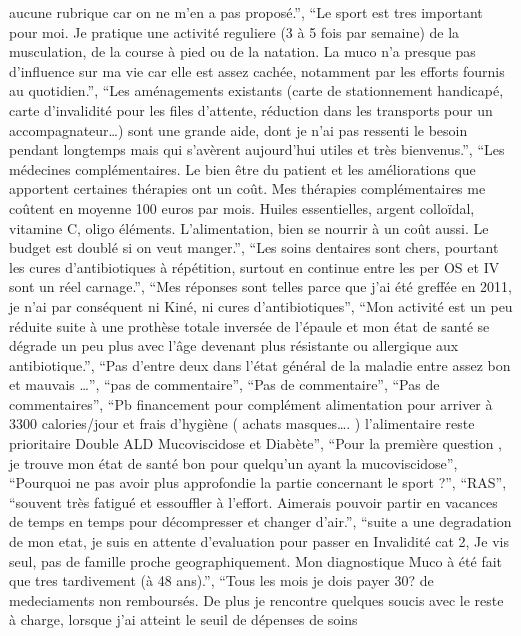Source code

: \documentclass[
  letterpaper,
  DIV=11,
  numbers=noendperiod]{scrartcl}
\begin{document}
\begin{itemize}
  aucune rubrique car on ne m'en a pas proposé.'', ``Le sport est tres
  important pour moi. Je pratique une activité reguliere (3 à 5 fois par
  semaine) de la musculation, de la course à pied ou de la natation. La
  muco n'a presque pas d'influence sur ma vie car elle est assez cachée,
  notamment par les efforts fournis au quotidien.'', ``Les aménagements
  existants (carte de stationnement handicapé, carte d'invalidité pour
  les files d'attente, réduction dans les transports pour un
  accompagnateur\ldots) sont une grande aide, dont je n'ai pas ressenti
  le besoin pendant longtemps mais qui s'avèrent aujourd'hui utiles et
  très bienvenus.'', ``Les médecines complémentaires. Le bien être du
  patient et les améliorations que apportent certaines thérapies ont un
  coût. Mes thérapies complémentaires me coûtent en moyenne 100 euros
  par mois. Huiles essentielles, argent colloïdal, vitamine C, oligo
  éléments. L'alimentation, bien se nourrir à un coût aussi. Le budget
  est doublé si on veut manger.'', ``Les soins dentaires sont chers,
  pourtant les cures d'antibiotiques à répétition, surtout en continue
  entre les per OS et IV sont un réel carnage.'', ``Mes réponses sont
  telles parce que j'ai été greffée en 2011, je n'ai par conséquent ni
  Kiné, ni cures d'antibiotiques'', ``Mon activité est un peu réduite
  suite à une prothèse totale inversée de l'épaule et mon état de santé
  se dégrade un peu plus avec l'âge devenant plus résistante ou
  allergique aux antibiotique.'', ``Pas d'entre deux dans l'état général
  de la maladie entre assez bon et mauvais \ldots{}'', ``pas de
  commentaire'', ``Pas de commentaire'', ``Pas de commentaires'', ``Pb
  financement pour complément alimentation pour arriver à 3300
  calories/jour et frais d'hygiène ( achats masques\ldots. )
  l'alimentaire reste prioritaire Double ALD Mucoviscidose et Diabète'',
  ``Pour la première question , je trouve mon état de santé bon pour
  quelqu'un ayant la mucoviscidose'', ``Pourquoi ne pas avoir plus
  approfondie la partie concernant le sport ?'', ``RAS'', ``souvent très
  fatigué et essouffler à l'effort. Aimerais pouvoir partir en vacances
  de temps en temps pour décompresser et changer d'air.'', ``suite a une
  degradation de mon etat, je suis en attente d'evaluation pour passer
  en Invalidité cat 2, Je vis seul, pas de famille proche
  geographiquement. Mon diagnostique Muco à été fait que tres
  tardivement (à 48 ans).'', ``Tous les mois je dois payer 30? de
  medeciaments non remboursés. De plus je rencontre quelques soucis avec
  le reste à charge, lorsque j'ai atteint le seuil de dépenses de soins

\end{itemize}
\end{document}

- - - - -

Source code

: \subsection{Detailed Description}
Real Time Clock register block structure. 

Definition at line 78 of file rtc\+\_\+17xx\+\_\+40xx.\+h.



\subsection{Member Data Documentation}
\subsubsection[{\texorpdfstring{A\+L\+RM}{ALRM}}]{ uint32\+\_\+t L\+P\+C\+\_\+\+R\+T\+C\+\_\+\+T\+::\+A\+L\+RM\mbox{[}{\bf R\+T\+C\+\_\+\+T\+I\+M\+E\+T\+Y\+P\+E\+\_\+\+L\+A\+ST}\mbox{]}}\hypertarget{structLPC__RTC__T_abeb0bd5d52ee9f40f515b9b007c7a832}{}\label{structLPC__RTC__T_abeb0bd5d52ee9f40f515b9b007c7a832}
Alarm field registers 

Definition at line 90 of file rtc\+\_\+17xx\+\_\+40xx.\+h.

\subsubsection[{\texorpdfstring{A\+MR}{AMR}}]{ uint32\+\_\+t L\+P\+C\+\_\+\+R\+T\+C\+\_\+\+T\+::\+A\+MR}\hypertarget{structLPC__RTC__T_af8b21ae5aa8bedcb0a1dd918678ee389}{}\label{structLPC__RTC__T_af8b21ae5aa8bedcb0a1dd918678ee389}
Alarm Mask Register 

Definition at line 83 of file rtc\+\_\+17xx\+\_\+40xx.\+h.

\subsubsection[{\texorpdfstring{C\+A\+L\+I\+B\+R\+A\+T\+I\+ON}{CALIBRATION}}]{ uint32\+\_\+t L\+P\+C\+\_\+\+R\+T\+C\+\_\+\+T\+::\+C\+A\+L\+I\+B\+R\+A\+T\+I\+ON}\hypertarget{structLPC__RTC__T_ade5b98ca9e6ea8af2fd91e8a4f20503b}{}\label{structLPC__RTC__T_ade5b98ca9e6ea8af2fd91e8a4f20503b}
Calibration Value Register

- - - - -

* **What the task asks**
One stretch of the lines above is wanted, from the line that contains "Kiné, ni cures" through the line that contains "dans l'état général". Output it exactly.

* **Final answer**
  Kiné, ni cures d'antibiotiques'', ``Mon activité est un peu réduite
  suite à une prothèse totale inversée de l'épaule et mon état de santé
  se dégrade un peu plus avec l'âge devenant plus résistante ou
  allergique aux antibiotique.'', ``Pas d'entre deux dans l'état général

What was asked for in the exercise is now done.